● Action item
The response must consist of the lines below from the one with "Figure 3: Vapour" through the one with "Table 6. Passivation", exactly as they appear and with both ends kept.

● The input
□ □ □ □
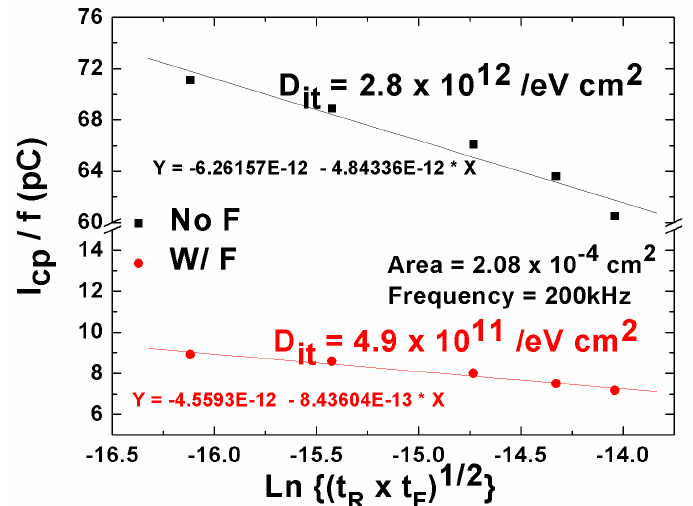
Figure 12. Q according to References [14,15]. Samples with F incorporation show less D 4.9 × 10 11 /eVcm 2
□ □ □ □
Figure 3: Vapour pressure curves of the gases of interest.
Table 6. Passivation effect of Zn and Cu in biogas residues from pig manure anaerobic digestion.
□ □ □ □
● Result
Figure 3: Vapour pressure curves of the gases of interest.
Table 6. Passivation effect of Zn and Cu in biogas residues from pig manure anaerobic digestion.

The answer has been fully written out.